→ **TESTO ESTRATTO**
═══

Albinismo, il colore della pelle non è un problema: da vicino siamo tutti diversi.
L'albinismo è una condizione genetica rara, la cui caratteristica principale è l'assenza o la scarsità di produzione di melanina. Si tratta di un deficit proteico che determina problemi alla vista, quali nistagmo, ipovisione e fotofobia, oltre a una minore protezione dagli effetti nocivi del sole con una maggior predisposizione all’insorgenza di tumori della pelle rispetto alla popolazione generale. In alcune parti del mondo, essere albini significa essere oggetto di stigma da parte della comunità. In certe realtà e culture, per esempio in Africa, la persona con albinismo non solo è emarginata e discriminata, ma in alcuni casi drammatici assoggettata a pratiche inumane, dovute a superstizione. Per limitare l'ignoranza rispetto a questa condizione e divulgarne, invece, una corretta conoscenza (anche delle stesse conseguenze nella vita sociale delle persone che ne sono interessate), nel novembre 2014 l'ONU ha istituito la Giornata mondiale per l'albinismo.
In Italia la diffusione dell’albinismo riguarda circa 3.900 persone, un caso ogni 17mila abitanti, un dato in linea con i dati di diffusione in Europa. In Africa la percentuale è molto più alta, a causa delle unioni tra consanguinei, e varia da un caso ogni duemila/cinquemila abitanti, a seconda della regione. Tra la popolazione nigeriana le persone con albinismo non sono così rare: l’incidenza è circa di un caso ogni 14 mila abitanti. Infine, tra i Kuna di Panama si raggiungono cifre molto alte, circa uno ogni 100/150 abitanti.
Nel 2008 è nata l’associazione Albinit (www.albinit.org), presieduta da Elisa Tronconi. Si tratta di un’associazione di promozione sociale per le persone con albinismo, che a livello italiano collabora in rete con varie associazioni e organizzazioni no profit, tra le quali anche Ledha. Riunisce un gruppo di volontari coinvolti nelle problematiche dell’albinismo, rivolgendosi direttamente alle persone con albinismo e ai loro familiari, al personale medico-sanitario, personale scolastico, agli operatori sociali e a chiunque volesse, in qualche modo, partecipare alle attività. L’Associazione si propone di promuovere e favorire in Italia e all’estero attività di formazione, informazione e sensibilizzazione rispetto alle caratteristiche, alle problematiche e alle eventuali soluzioni legate a questa condizione genetica. Albinit fa parte di una rete europea di associazioni nazionali (provenienti da Francia, Spagna, Germania, Danimarca, Norvegia, Finlandia e Turchia).
Elisa Tronconi, presidente di Albinit
Elisa, 44 anni, una laurea in ingegneria biomedica a Pavia, dove tuttora vive, un compagno e una figlia di quattro anni, ci racconta una vita vissuta all’insegna delle “normali” sfide.
Di albinismo non si parla molto nel nostro paese perché la diversità di queste persone non produce sensazionalismi e perché, anche con grandi difficoltà, le persone con albinismo riescono a vivere una vita piena, e vedremo come, attraverso la storia di Elisa. L’altra ragione è che l’albinismo non mette a repentaglio la vita e quindi va oltre i confini dell’interesse della medicina tout court.

═══

→ **DATI FORNITI**
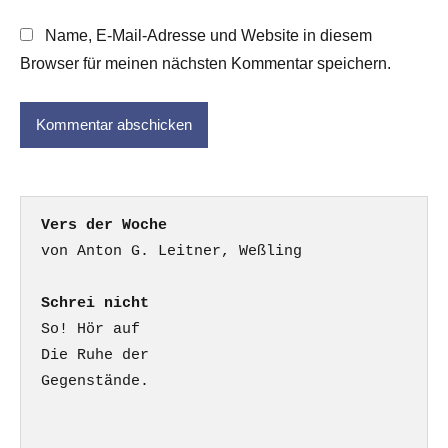
Name, E-Mail-Adresse und Website in diesem
Browser für meinen nächsten Kommentar speichern.
Vers der Woche
Schrei nicht
So! Hör auf

Die Ruhe der

Gegenstände.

═══

→ **CONSEGNA**
Per ognuna di queste affermazioni indica se è d'accordo con il testo sull'albinismo: rispondi sì o no e riporta tra virgolette le parole del testo che lo decidono.
1. In Italia le persone con albinismo sono circa 3.900.
2. L'ONU ha istituito la Giornata mondiale per l'albinismo nel 2008.
3. Elisa Tronconi ha una laurea in ingegneria biomedica presa a Pavia.

→ **RISPOSTA**
1. Sì: «In Italia la diffusione dell’albinismo riguarda circa 3.900 persone».
2. No: «nel novembre 2014 l'ONU ha istituito la Giornata mondiale per l'albinismo».
3. Sì: «una laurea in ingegneria biomedica a Pavia».